4OA3 Event Follow-up
.1 Unit Trip - May 8, 2007
a. Inspection Scope
The inspectors responded to a Unit trip on May 8, 2007. The inspectors observed operator actions in the control room, equipment and operator response in the plant, and discussed the trip with operations, engineering and licensee management to gain an understanding of the event and assess follow-up actions. The inspectors reviewed operator actions taken in accordance with licensee procedures and reviewed unit and system indications to verify the actions and system responses were as expected. The inspectors discussed the trip with the licensees root cause team and assessed the teams action to gather, review, and assess information. The inspectors also reviewed the initial investigation, event response information, and proposed actions.
The licensees investigation identified that the Unit tripped when trouble shooting was taking place on a position indicator for the B feed regulating valve. The licensees investigation determined the maintenance staff inadvertently removed power from the FRV instead of the position indicator for that valve as was originally intended. The removal of power from the B FRV caused the valve to close and the plant tripped automatically on low steam generator level in less than one minute. All safety functions operated as expected. The inspectors also reviewed the initial licensee notification to verify that it met the requirements of 10 CFR 50.72.
b. Findings
Introduction:
A Green self-revealed finding with no associated violation was identified after an unplanned reactor trip resulted from the licensees failure to follow work order instructions. Specifically, while performing maintenance on the main feedwater regulating valve position indicator, the technician disconnected the power to the valve controller instead of the valve position indicator. The power loss caused the closure of the valve which led to a reactor trip on steam generator low feedwater level.
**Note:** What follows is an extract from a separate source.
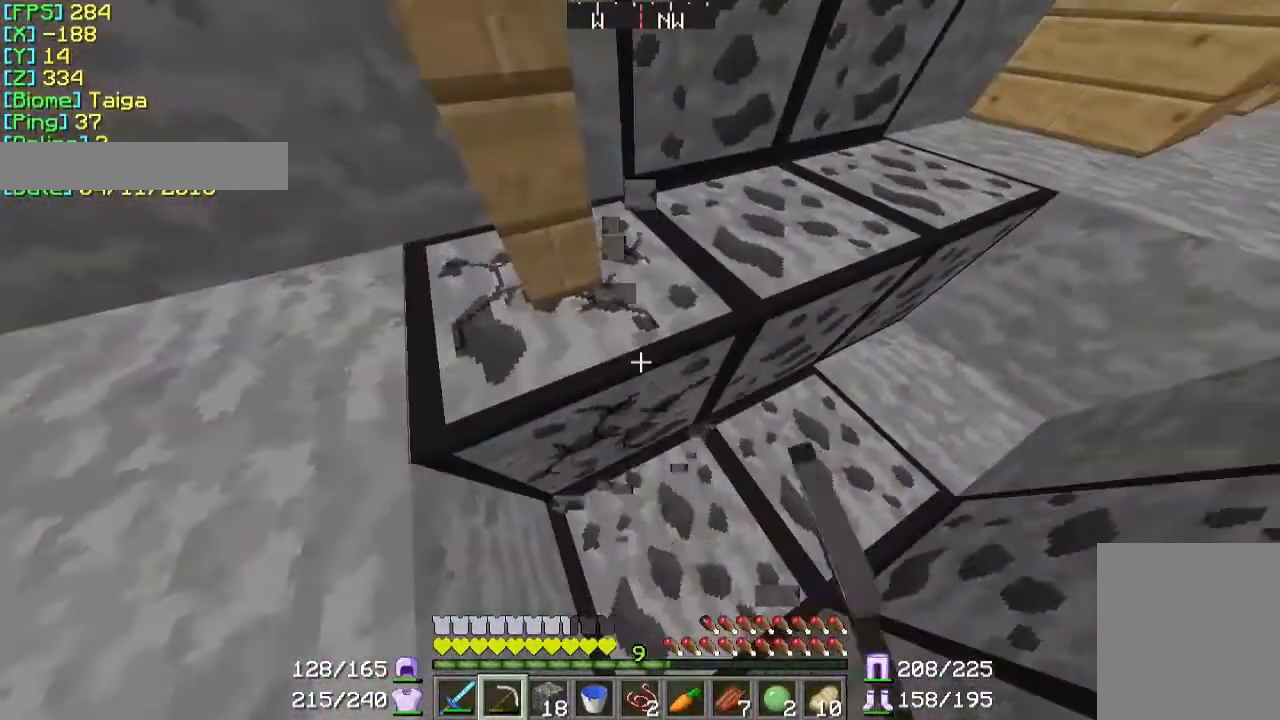
{"keys": [], "mouse": ["left"], "events": []}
Discussion: On May 8, 2007, an I&C technician was performing maintenance in the control room EC-01 panel on a failed main feedwater regulation valve position indicator (POI-0703) that indicates the feedwater valve position for the "B" steam generator.
While measuring the loop current per Step 10-B of work order (WO) 00325275 (a non-safety related work order), the technician obtained a verbal peer check to ensure that the work order was referring to link 32. After the verbal peer check, the technician proceeded to slide open what he believed was link 32. In reality, the link that he slid open was the adjacent link 33, which supplied power to the valve controller. The opening of link 33 removed power from the valve controller causing the valve to close.
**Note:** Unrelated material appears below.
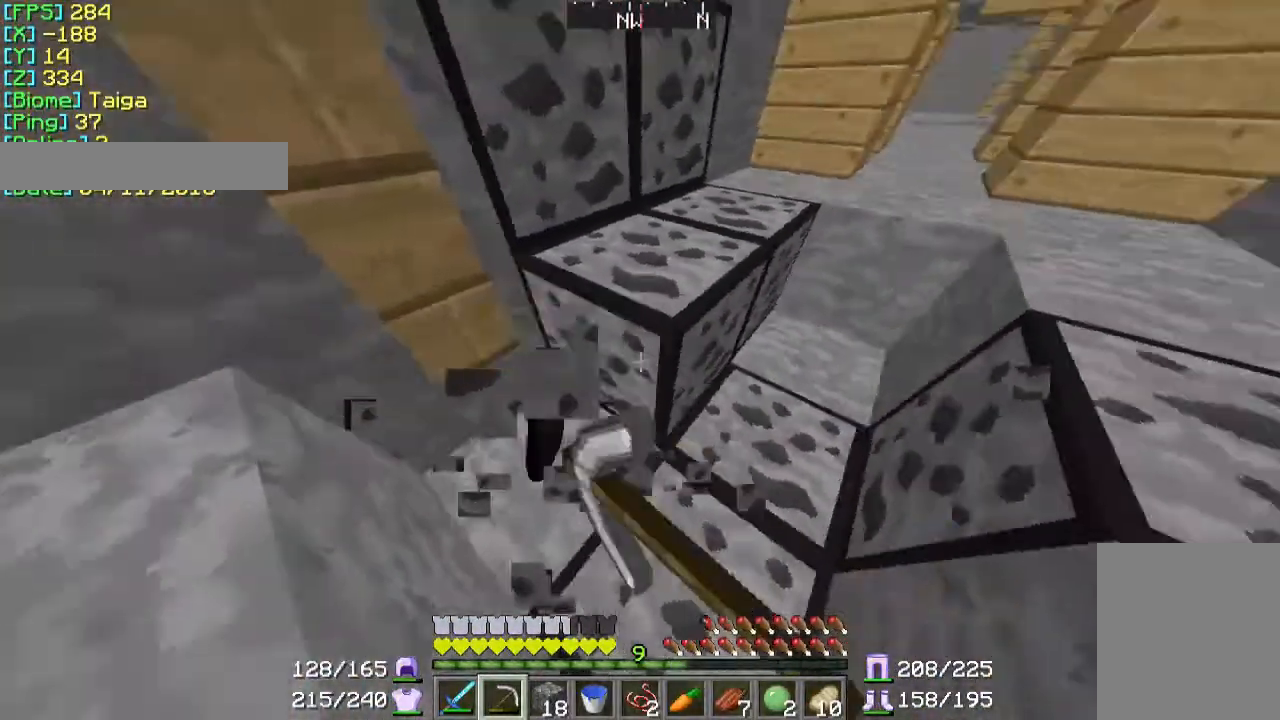
{"keys": ["w"], "mouse": ["left"], "events": [[100, "a", "down"], [100, "w", "down"], [200, "a", "up"]]}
The valve closure terminated feedwater flow to the "B" steam generator. Shortly after, an automatic reactor trip occurred due to low feedwater level in the "B" steam generator.
After performing a cause analysis, the licensee determined that the opening of the incorrect link was due to not performing an adequate peer check in the control room back panel with limited access. The verbal peer check method was not an approved method for performing a peer check. Plant standards and management expectations required positive verification by the checker to validated the performer is manipulating the correct component.
Analysis:
The inspectors concluded that the failure to follow work order instructions was a performance deficiency warranting a significance evaluation. The inspectors determined that the performance deficiency was more than minor in accordance with IMC 0612 "Power Reactor Inspection Reports," Appendix E, "Examples of Minor Issues," Example 4b, because the failure to follow work instructions resulted in a reactor trip. Specifically, the technicians opened link 33 vice link 32.
The inspectors assessed the finding using IMC 0609, Appendix A, "Determining the Significance of Reactor Inspection Findings for At-Power Situations," and determined that the Initiating Events cornerstone was effected. This finding is of very low safety significance (Green) since there was no impact on safety related equipment or mitigation functions availability. The finding also has a cross-cutting aspect in the area of human performance, because the licensee failed to use adequate human error prevention techniques. (H.4(a))
Enforcement:
No violation of regulatory requirements was identified. This issue is considered to be a Finding (FIN 05000255/2007004-04, Reactor Trip Caused by Human Performance Error). The licensee entered this finding into their corrective action program as CAP 01087757.
.2 (Closed) Licensee Event Report (LER) 05000255/2007004-00: Shutdown Cooling Train
Inoperable Between April 25, 2006, and April 30, 2006, the licensee isolated one train of shutdown cooling to perform maintenance on a valve. During the maintenance, the plant was in mode 6, low water level, and TS 3.9.5 required two trains of shutdown cooling to be operable. Contrary to the TS requirement, the licensee had only one train of shutdown cooling operable. The inspectors previously reviewed this condition and issued NCV 05000255/2007002-04. No additional findings were identified. This LER is closed.
4OA5 Other Activities
.1 (Closed) (Unresolved Item) URI 05000255/2007002-02: Emergency Action Level (EAL)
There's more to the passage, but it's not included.